Before his temptation, Jesus fasted "forty days and forty nights" in the Judean desert (Matthew 4:2, Mark 1:13, Luke 4:2).
According to Stephen, Moses' life is divided into three 40-year segments, separated by his growing to adulthood, fleeing from Egypt, and his return to lead his people out (Acts 7:23,30,36).
In modern Christian practice, Lent consists of the 40 days preceding Easter. In much of Western Christianity, Sundays are excluded from the count, there are 46 days in total of Lent; in Eastern Christianity, Sundays are included.
Kirk Kilisse, "Forty Churches" (Σαράντα Εκκλησιές) in Eastern Thrace
Rain fell for "forty days and forty nights" during the Flood (Genesis 7:4).
Muhammad was forty years old when he first received the revelation delivered by the archangel Gabriel.
Masih ad-Dajjal roams around the Earth in forty days, the first day length is like one year, the second day is like one month, the third day is like one week and the next day (until 40th day) is like one day.
God forbade the Israelites from entering the Holy Land for 40 years to separate them from Musa (Moses) and his brother.
Musa (Moses) spent 40 days on Mount Sinai where he received the 10 commandments.
In the Yazidi faith, The Chermera Temple (meaning "40 Men" in the Yazidi dialect) is so old that no one remembers how it came to have that name but it is believed to derive from the burial of 40 men on the mountaintop site.
Some Russians, Bulgarians, and Serbs believe that ghosts of the dead linger at the site of their death for forty days. After the forty days, additional prayers are performed at the grave (parastos (парастос) or panihida (панихида)), to escort the soul on its way to God's court.
Many Christian Filipinos mark the end of the initial mourning period on the fortieth day after death, and have a Mass said. They believe that the soul remains on the earthly plane for forty days before entering the afterlife, recalling how Christ ascended to heaven forty days after his Resurrection.
In Hinduism, some popular religious prayers consist of forty shlokas or dohas (couplets, stanzas).

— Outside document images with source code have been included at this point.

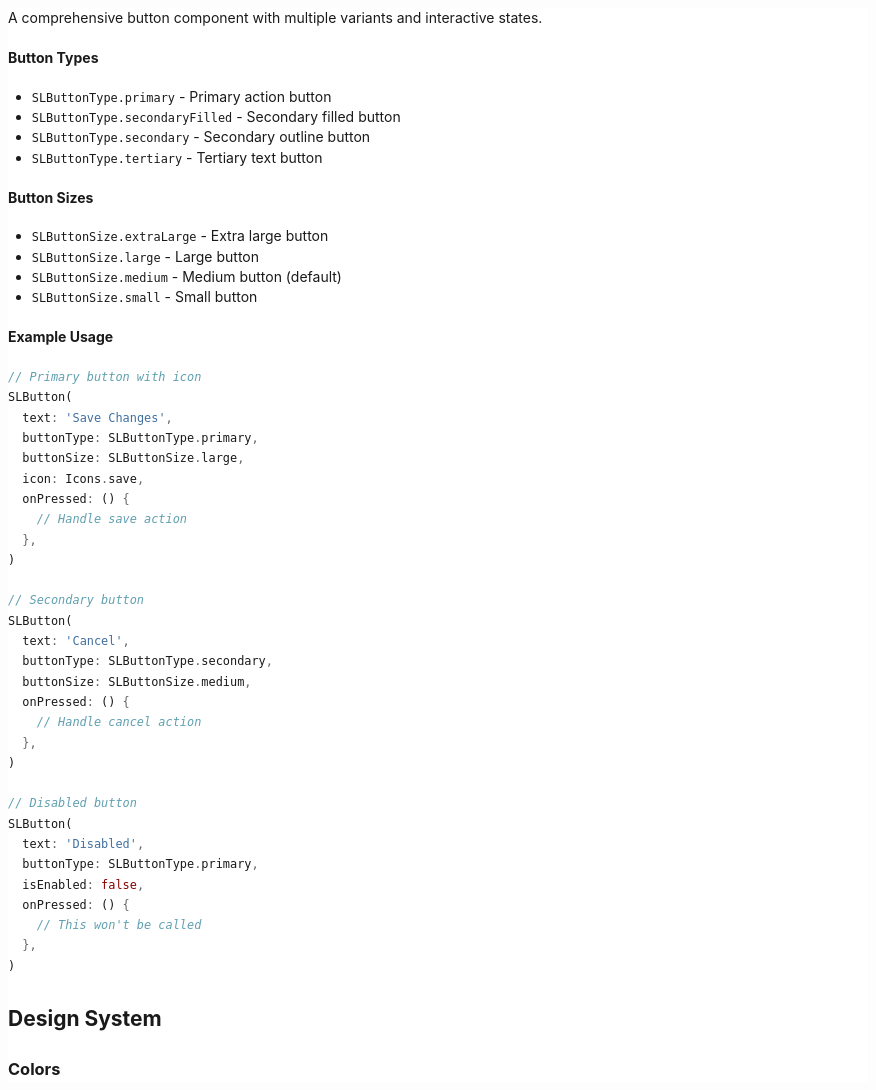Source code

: A comprehensive button component with multiple variants and interactive states.

#### Button Types
- `SLButtonType.primary` - Primary action button
- `SLButtonType.secondaryFilled` - Secondary filled button
- `SLButtonType.secondary` - Secondary outline button
- `SLButtonType.tertiary` - Tertiary text button

#### Button Sizes
- `SLButtonSize.extraLarge` - Extra large button
- `SLButtonSize.large` - Large button
- `SLButtonSize.medium` - Medium button (default)
- `SLButtonSize.small` - Small button

#### Example Usage

```dart
// Primary button with icon
SLButton(
  text: 'Save Changes',
  buttonType: SLButtonType.primary,
  buttonSize: SLButtonSize.large,
  icon: Icons.save,
  onPressed: () {
    // Handle save action
  },
)

// Secondary button
SLButton(
  text: 'Cancel',
  buttonType: SLButtonType.secondary,
  buttonSize: SLButtonSize.medium,
  onPressed: () {
    // Handle cancel action
  },
)

// Disabled button
SLButton(
  text: 'Disabled',
  buttonType: SLButtonType.primary,
  isEnabled: false,
  onPressed: () {
    // This won't be called
  },
)
```

## Design System

### Colors
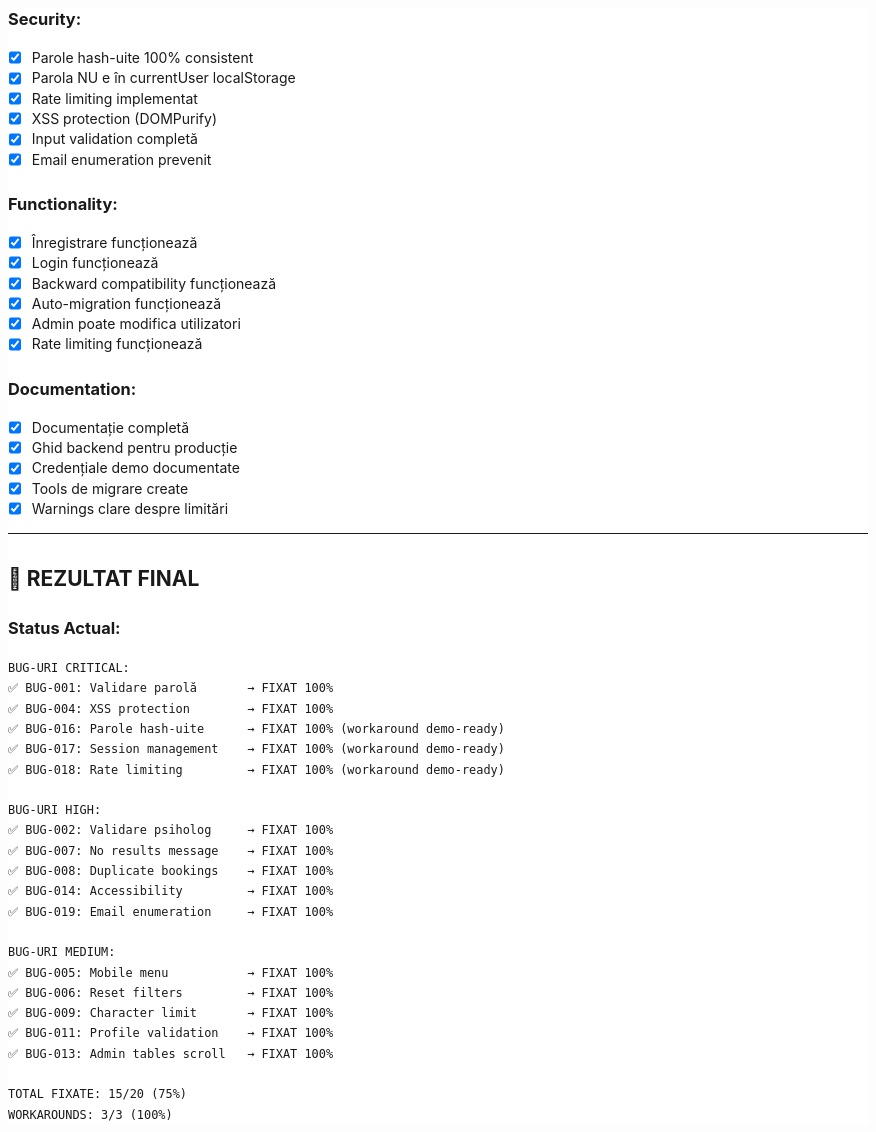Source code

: ### Security:
- [x] Parole hash-uite 100% consistent
- [x] Parola NU e în currentUser localStorage
- [x] Rate limiting implementat
- [x] XSS protection (DOMPurify)
- [x] Input validation completă
- [x] Email enumeration prevenit

### Functionality:
- [x] Înregistrare funcționează
- [x] Login funcționează
- [x] Backward compatibility funcționează
- [x] Auto-migration funcționează
- [x] Admin poate modifica utilizatori
- [x] Rate limiting funcționează

### Documentation:
- [x] Documentație completă
- [x] Ghid backend pentru producție
- [x] Credențiale demo documentate
- [x] Tools de migrare create
- [x] Warnings clare despre limitări

---

## 🎯 REZULTAT FINAL

### Status Actual:

```
BUG-URI CRITICAL:
✅ BUG-001: Validare parolă       → FIXAT 100%
✅ BUG-004: XSS protection        → FIXAT 100%
✅ BUG-016: Parole hash-uite      → FIXAT 100% (workaround demo-ready)
✅ BUG-017: Session management    → FIXAT 100% (workaround demo-ready)
✅ BUG-018: Rate limiting         → FIXAT 100% (workaround demo-ready)

BUG-URI HIGH:
✅ BUG-002: Validare psiholog     → FIXAT 100%
✅ BUG-007: No results message    → FIXAT 100%
✅ BUG-008: Duplicate bookings    → FIXAT 100%
✅ BUG-014: Accessibility         → FIXAT 100%
✅ BUG-019: Email enumeration     → FIXAT 100%

BUG-URI MEDIUM:
✅ BUG-005: Mobile menu           → FIXAT 100%
✅ BUG-006: Reset filters         → FIXAT 100%
✅ BUG-009: Character limit       → FIXAT 100%
✅ BUG-011: Profile validation    → FIXAT 100%
✅ BUG-013: Admin tables scroll   → FIXAT 100%

TOTAL FIXATE: 15/20 (75%)
WORKAROUNDS: 3/3 (100%)
```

The most common being the Hanuman Chalisa (chaalis is the Hindi term for 40).
In the Hindu system some of the popular fasting periods consist 40 days and is called the period One 'Mandala Kalam' Kalam means a period and Mandala Kalam means a period of 40 days. For example, the devotees (male and female) of Swami Ayyappa, the name of a Hindu god very popular in Kerala, India (Sabarimala Swami Ayyappan) strictly observed forty days fasting and visit (since female devotees of a certain biological age group wouldn't be able to perform the continuous 40-day-austerities, they wouldn't enter into the god's temple until September 2018) with their holy submission or offerings on 41st or a convenient day after a minimum 40 days practice of fasting. The offering is called "Kaanikka".
Fortycoats & Co. was an Irish children's television drama series of the 1980s; the name is based on the nickname of a Dublin tramp, Johnny Fortycoats, of the 1930s.
In baseball, each team in Major League Baseball is allowed to have 40 players under major-league contracts at any given time (not including players on the 60-day disabled list). From September 1 to the end of the regular season, teams were allowed to expand their game-day rosters to include the entire 40-man roster through the 2019 season, but from 2020 teams are only allowed 28 players on their game-day rosters during that period.
In horse racing, the maximum permitted number of runners in the Grand National is 40.
To understand a people, you must live among them for 40 days. ~Arabic proverb
Quarantine, the practice of isolation to prevent the spread of epidemic disease, derives from a Venetian dialect of the Italian 'quaranta giorni' meaning 'forty days', the period that ships were required to be isolated before passengers and crew could go ashore during the Black Death.
Forty-shilling freeholders, a nickname, given to those who qualified for a franchise, the right to vote, based on their interest in land and/or property with an annual rental value of 40s. Introduced in England in 1430, it applied there and in many associated territories, in various forms, up to 1918.